I'm after a bit of advice, before I put my hand in my pocket for a new pump, if possible. Just a quick bit of background on the situation:-

I bought the classic second hand with a known solenoid fault. Basically the machine worked correctly, but wouldn't release the pressure from the top of the puck when the extraction was finished. when the solenoid was stripped down I found that the spring loaded rubber seal on the top of the valve shuttle had broken off, which meant that even when the solenoid was de-energized, the top outlet of the valve would remain blocked. I seem to have successfully glued the seal back together, and all began to work correctly, i.e., I actually started to get water out of the exhaust for the first time!!! Recently though, I would be able to pull a shot ok, then flick the brew switch to flush out the shower screen, but if you left it running for a few seconds, the flow would stop. Even if you opened up the steam knob & flicked the brew & steam switch to get hot water, nothing would come out of the wand, but the pump would be running & sounding as if it was under normal working load.

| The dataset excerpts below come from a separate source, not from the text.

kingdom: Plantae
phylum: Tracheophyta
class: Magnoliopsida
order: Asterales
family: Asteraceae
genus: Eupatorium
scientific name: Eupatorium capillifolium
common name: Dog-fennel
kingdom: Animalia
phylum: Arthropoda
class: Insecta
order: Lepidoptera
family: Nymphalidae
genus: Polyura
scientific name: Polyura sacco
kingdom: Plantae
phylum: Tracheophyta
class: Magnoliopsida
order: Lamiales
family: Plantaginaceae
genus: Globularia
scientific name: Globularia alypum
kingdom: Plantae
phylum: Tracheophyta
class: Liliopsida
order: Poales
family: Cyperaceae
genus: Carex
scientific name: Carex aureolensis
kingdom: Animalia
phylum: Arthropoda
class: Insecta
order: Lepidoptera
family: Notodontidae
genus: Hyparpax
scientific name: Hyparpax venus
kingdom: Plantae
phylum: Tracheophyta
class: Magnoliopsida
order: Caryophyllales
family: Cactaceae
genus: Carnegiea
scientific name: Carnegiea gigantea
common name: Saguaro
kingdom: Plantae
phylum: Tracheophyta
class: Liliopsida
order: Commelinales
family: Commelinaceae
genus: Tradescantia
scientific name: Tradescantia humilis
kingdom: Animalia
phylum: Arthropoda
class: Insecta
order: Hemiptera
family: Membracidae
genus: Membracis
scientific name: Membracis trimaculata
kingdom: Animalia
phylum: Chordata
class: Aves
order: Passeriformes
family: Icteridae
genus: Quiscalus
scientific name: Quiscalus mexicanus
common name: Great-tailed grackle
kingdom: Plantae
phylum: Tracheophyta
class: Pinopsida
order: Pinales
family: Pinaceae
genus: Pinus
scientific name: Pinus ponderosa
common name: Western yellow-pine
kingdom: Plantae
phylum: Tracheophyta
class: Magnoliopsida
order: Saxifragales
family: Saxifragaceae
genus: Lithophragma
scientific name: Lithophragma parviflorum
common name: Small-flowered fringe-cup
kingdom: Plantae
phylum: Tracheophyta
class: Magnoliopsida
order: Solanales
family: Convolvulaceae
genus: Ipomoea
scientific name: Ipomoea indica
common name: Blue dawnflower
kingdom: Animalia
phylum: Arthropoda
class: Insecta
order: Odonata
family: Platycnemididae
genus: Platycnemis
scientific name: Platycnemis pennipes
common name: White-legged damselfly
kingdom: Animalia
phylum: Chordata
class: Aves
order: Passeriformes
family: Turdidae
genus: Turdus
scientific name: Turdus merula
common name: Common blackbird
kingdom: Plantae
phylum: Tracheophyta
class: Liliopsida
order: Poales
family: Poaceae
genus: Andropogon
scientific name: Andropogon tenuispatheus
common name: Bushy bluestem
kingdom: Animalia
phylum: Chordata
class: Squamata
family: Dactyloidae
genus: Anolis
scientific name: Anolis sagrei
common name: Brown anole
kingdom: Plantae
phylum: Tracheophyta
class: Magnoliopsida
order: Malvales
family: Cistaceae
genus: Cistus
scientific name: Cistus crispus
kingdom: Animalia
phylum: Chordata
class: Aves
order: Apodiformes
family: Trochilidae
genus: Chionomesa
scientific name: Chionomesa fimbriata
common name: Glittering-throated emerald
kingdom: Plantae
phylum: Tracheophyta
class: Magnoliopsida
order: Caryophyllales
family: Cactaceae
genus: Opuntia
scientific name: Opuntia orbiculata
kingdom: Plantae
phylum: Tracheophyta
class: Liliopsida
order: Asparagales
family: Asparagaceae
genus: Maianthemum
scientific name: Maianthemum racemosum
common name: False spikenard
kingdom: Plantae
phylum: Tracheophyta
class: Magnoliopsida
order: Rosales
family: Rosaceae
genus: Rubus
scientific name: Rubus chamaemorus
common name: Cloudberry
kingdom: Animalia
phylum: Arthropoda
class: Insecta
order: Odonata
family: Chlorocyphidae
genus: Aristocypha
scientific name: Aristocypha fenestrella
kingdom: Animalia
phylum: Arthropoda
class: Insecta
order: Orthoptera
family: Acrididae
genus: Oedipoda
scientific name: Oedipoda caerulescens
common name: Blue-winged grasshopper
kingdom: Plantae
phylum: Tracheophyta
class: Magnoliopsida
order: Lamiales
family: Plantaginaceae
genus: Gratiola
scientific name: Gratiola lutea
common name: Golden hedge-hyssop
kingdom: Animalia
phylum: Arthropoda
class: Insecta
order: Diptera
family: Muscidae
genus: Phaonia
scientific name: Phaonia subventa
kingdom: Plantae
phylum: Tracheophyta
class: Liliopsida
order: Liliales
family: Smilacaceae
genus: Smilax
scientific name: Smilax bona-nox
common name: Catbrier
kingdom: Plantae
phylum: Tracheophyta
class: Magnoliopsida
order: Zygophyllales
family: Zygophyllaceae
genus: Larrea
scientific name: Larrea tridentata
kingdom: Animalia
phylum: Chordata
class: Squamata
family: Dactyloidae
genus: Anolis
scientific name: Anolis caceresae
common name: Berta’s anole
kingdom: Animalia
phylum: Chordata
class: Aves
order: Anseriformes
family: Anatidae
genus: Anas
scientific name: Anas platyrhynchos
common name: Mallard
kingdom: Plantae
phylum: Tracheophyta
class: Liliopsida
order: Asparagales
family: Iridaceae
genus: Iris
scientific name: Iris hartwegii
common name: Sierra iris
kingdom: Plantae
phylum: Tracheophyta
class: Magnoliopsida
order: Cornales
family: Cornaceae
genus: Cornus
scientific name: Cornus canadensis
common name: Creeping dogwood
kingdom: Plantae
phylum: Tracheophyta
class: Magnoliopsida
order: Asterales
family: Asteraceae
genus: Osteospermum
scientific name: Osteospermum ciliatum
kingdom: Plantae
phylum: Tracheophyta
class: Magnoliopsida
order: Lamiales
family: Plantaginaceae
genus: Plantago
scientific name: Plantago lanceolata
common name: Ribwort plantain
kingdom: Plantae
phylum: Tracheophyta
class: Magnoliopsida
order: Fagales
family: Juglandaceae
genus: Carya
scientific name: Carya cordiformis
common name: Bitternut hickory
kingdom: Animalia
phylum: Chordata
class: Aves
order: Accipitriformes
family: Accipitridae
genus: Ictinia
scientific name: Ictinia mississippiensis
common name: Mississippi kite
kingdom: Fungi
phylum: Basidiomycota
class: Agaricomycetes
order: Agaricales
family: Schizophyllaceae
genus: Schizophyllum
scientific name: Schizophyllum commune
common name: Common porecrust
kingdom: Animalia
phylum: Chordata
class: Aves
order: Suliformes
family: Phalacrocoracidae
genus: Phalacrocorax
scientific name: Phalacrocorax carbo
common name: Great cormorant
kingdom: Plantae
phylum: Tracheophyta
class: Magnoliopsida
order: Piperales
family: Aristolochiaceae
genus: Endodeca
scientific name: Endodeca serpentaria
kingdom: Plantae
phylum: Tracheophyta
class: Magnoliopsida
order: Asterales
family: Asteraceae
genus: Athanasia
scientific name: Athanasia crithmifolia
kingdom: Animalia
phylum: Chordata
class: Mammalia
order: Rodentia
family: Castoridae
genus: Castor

At first I thought it was the solenoid again, but when checked it was found to be working fine. I then turned my attention to the pump & found that sometimes, when this happened, if I pulled the feed tube out of the water while the pump was running, you'd hear the pump run empty ( as expected) then if you put it back in the water & bled it through the steam wand, the pump would pick up & begin working again. Other times though, this would not work & the only way to get things going again, would be to take the pump out, strip it right down, where I would then find that the rubber one-way-valve at the top of the pump, just before the brass elbow would be stuck solid. No matter how hard I blew either way, I wouldn't be able to get any flow. What I have to do is gently poke the valve from the bottom to free it, then it will open & close correctly. Re-build the pump, put it back in, bleed the steam wand again and we're away again!!

when the pump is working, it's working well, i.e., before I set the OPV to 9 Bar it was producing over 12 Bar according to the gauge fitted to the pf, and its still achieving a solid 9 Bar even now!! It's just getting to the point where I can't make more than one drink without having to strip the pump & give the valve a poke!!! There is no limescale anywhere, because I've also recently given it a complete boiler strip down clean, so I can pretty much rule out any pipes or ports blocked anywhere.

So do I replace the pump, or are there any other tricks I can try, or anything Ive overlooked??

Ive just realised that at the beginning of this post I said this was going to be a "quick bit of background on the situation"........It looks more like a thousand word essay now!!!....Sorry if Ive bored anyone to death!!!

I appreciate any ideas please,

Cheers.


----------



## carbonkid85 (Jan 19, 2011)

I'm afraid I can't help with your problem, but if you do decide to get a new pump then check out eBay. If you search for ULKA pump, there is usually a guy on there who has them for about a tenner. I've bought a couple from him before and saved quite a bit!


----------



## macinato (Feb 20, 2012)

Thanks carbonkid85, at those prices I think I'll get one anyway!!! The only other thing that bothers me a little is that the brass elbow that fits into the plastic outlet on my pump appears to be bonded in with something. I didn't want to just try & unscrew it with force and end up breaking something. Would I have to get a new elbow as well if I go for a new pump??


----------



## macinato (Feb 20, 2012)

No need to worry about the brass elbow being bonded, I took the bull-by-the-horns and found out that it was a screw thread with thread sealer on it.......doesn't stop the check valve being stuffed though!!! I'd better not miss the auction for the new pump this time, like I have twice before!!!! Doh!!


----------